Blog

Birth of a New Profession: The CU CEO

By

By Ray Bauschke

Editor's note: This excerpt from Sharing the American Dream was also published recently in CUES' 50th anniversary supplement to the June 2012 issue of Credit Union Management magazine.

At the advent of credit unions (1900 in Canada and 1907 in the U.S.A.), most were run by volunteers, freely giving their time, talent and enthusiastic passion to build these self-help financial entities. Decades later, as credit unions grew in assets and membership, and ultimately developed the financial capacity to pay salaries, many volunteer managers left their primary occupations to become the first paid managers of their credit unions. A new profession was born!

By the 1950s, some credit unions had already reached $1 million in assets, employing managers, assistant managers and staff. Most managers had a background in bookkeeping or accounting–the desired primary skill set. Yet others simply learned by doing and by engaging in mutual support groups, often called Credit Union Managers Clubs. Voluntary membership in the clubs provided the opportunity for emerging practitioners to share information, ideas, techniques—and to develop their craft.

While many volunteers-turned-managers were satisfied with just keeping the best set of books, others, particularly brand-new entrants into credit union manager jobs, delegated this function to trained accountants and began transitioning to true managerial status: planning, directing, administering and supervising the overall affairs of the business enterprise.

Hence, the managers clubs no longer met the needs, desires and aspirations of this more aggressive and forward-looking group. I was one of them and I recall the many negative comments emanating from my managers club colleagues. They were happy with solving bookkeeping issues and saw those of us who wanted to advance as pretentious, charlatanic and sanctimonious. Nevertheless, we forged ahead!
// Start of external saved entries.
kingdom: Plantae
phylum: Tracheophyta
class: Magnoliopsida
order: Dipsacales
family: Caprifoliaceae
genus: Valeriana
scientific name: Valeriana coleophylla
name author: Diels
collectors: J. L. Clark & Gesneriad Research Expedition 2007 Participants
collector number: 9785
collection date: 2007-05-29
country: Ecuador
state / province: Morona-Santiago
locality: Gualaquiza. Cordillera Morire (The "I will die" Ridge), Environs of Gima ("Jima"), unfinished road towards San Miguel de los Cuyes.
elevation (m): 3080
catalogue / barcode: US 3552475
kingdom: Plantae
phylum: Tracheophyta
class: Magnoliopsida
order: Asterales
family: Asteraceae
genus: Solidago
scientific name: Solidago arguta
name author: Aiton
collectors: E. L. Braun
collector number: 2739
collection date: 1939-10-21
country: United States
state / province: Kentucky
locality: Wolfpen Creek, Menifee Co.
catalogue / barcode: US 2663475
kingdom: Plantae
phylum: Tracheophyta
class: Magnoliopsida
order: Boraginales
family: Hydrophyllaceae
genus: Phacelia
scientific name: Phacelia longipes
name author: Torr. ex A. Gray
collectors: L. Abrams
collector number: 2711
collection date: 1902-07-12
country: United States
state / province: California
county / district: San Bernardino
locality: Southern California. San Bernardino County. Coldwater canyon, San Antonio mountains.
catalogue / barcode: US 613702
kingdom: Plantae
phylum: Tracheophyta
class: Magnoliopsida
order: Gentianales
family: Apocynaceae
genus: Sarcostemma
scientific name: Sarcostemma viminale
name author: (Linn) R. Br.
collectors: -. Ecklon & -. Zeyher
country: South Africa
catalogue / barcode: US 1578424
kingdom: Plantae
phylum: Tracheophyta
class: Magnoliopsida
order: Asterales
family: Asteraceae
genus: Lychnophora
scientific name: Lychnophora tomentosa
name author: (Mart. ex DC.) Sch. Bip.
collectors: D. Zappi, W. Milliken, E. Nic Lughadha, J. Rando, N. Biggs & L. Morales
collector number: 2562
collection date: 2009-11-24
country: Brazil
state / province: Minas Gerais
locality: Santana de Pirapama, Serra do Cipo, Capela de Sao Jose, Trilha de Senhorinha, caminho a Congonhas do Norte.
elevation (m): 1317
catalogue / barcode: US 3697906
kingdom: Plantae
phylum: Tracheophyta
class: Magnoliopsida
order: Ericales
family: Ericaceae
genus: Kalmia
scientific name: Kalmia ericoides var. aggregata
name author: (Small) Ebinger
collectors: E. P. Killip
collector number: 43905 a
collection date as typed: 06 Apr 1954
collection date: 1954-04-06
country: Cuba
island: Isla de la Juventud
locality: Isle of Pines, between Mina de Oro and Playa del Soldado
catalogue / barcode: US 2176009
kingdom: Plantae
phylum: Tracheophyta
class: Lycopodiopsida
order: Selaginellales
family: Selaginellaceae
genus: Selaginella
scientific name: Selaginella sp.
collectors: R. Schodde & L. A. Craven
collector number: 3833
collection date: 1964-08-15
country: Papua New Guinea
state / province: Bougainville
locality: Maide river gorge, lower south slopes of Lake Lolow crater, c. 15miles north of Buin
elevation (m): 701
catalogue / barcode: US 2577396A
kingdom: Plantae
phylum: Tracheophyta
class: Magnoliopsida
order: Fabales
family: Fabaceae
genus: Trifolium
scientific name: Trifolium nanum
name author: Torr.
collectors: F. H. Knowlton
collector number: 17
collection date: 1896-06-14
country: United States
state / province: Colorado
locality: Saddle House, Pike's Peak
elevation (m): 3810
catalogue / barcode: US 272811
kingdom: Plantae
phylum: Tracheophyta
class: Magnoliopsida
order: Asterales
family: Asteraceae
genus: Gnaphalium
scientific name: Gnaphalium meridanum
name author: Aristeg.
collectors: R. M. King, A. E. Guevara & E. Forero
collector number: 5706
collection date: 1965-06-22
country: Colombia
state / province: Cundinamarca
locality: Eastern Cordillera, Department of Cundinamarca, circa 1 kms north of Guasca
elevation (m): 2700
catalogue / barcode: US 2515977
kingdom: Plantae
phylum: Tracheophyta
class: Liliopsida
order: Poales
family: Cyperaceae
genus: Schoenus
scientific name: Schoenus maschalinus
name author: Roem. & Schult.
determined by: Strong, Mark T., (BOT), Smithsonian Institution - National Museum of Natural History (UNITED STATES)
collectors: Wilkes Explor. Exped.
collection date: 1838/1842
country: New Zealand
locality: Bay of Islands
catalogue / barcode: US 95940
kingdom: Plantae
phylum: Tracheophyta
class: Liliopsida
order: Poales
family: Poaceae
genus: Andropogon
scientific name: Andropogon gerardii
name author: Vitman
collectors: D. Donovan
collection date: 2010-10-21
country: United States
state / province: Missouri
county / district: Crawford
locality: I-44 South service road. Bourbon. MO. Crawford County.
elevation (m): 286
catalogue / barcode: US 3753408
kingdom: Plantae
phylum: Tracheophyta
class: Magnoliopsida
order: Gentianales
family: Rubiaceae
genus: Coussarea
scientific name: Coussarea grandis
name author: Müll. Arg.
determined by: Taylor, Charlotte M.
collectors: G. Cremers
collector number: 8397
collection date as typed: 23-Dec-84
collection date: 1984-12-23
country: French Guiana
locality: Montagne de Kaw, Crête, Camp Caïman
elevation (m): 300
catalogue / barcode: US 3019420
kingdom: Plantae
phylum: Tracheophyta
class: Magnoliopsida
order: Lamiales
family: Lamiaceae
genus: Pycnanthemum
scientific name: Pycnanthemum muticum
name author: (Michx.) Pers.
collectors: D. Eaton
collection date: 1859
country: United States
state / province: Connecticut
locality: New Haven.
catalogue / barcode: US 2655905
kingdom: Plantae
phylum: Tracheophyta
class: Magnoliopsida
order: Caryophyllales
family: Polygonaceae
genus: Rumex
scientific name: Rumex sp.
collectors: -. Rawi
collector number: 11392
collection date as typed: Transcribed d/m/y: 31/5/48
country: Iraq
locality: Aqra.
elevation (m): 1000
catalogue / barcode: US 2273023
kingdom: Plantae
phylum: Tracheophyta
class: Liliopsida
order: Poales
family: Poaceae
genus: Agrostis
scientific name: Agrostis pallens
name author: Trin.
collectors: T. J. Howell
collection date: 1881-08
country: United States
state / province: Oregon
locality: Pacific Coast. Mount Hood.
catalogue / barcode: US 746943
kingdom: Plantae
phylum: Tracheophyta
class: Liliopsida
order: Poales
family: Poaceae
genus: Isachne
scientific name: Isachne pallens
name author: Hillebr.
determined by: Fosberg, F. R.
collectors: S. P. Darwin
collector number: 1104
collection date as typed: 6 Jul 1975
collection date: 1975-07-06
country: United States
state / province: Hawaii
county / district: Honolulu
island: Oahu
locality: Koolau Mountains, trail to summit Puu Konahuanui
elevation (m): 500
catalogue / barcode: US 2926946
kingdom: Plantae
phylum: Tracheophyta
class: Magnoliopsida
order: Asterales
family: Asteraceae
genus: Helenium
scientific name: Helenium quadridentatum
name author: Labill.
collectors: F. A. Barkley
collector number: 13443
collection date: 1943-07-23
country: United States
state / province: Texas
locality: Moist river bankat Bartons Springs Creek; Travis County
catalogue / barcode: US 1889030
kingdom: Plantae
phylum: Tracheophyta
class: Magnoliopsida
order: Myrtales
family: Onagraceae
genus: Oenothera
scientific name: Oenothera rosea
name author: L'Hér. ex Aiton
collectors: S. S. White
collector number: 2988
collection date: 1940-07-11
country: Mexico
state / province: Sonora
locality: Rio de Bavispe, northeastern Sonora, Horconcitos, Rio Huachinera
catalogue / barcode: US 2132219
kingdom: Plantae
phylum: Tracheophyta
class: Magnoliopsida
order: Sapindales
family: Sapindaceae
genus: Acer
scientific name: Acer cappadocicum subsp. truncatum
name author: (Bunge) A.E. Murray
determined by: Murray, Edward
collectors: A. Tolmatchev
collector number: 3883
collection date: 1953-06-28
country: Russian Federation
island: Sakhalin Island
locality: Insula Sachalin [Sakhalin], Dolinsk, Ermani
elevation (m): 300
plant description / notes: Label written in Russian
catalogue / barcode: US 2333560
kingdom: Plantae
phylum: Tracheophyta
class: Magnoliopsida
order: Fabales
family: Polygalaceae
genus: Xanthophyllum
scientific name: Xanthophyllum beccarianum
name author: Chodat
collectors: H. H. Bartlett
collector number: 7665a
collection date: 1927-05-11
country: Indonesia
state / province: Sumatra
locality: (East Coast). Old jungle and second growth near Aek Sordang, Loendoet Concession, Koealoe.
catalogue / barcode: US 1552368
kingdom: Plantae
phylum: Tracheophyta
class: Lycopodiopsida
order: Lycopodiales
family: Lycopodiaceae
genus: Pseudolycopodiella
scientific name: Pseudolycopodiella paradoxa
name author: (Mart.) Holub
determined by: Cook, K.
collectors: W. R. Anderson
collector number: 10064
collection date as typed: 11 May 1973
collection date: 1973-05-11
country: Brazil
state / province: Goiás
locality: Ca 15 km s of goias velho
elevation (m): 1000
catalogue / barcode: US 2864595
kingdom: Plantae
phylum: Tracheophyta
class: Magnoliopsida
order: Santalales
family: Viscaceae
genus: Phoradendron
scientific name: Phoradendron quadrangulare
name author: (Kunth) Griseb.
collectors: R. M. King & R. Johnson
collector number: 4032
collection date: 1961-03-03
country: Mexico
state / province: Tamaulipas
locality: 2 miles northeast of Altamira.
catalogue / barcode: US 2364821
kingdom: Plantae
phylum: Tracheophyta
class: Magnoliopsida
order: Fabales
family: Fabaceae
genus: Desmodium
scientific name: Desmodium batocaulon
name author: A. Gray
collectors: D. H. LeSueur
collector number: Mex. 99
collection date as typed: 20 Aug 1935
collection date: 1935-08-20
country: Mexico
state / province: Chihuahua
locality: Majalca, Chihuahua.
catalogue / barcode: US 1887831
CUES came into existence for a number of reasons. First, credit union managerial advocates believed the cooperative principle, “Cooperation among co-operatives,” also applied to managers within the entities, not just the entities themselves. Consider the following sequential events:

Metamorphosis Stage One–The Cadillac Club

Sometime in the late 1950s, several U.S. credit unions formed the “Cadillac Club,” an exclusive organization open to credit unions with $1 million or more in assets. Initially, its mission was to develop a higher level of credit union professionalism, and ultimately it tended to involve itself politically in credit union movement organizations to help shape, direct and foster the growth and development of credit unions. It also attracted the attention of those credit union managers who wanted to rise above the “bookkeeper” label. But some lacked the asset size to join the exclusive Cadillac Club. So they came up with a better plan.

Metamorphosis Stage Two–The Credit Union Executives Society

With the cooperation and support of their state/provincial leagues, this group of disenfranchised credit union managers appealed to CUNA to develop an alternative, which it did! 1962 saw the formation of CUES Managers Society, an inclusive organization for credit union managers, regardless of their asset size, geographical location, or field of membership.

Obviously, CUES embodied what I and other futuristic leaders envisioned a professional credit union managers organization to be. It developed into a truly professional executive association, providing opportunities for advanced training and education, idea sharing, accreditation and more. As CUES developed and gained acceptance throughout the U.S., Canada and Australia, the managers clubs and the Cadillac Club faded from existence.

Through the years, CUES played an important part in my professional career, which includes my first CEO job at age 21—a whole other story! CUES’ publications, training opportunities, and other initiatives opened up numerous vistas that led to a more challenging and satisfying career in the credit union movement.

Looking back some 50 years, I could not have imagined the kind of organization CUES is today. Nor could I have imagined how complex the job of managing a credit union would become. Together, CUES and its membership continue to develop new and advanced initiatives, engaging the power, ability and energetic collaboration of its professional executives to plan, introduce and implement new concepts in managerial excellence. Congratulations on a job well done!

CUES Charter Member Ray Bauschke is founder of Bauschke & Associates Ltd., Winnipeg, Manitoba.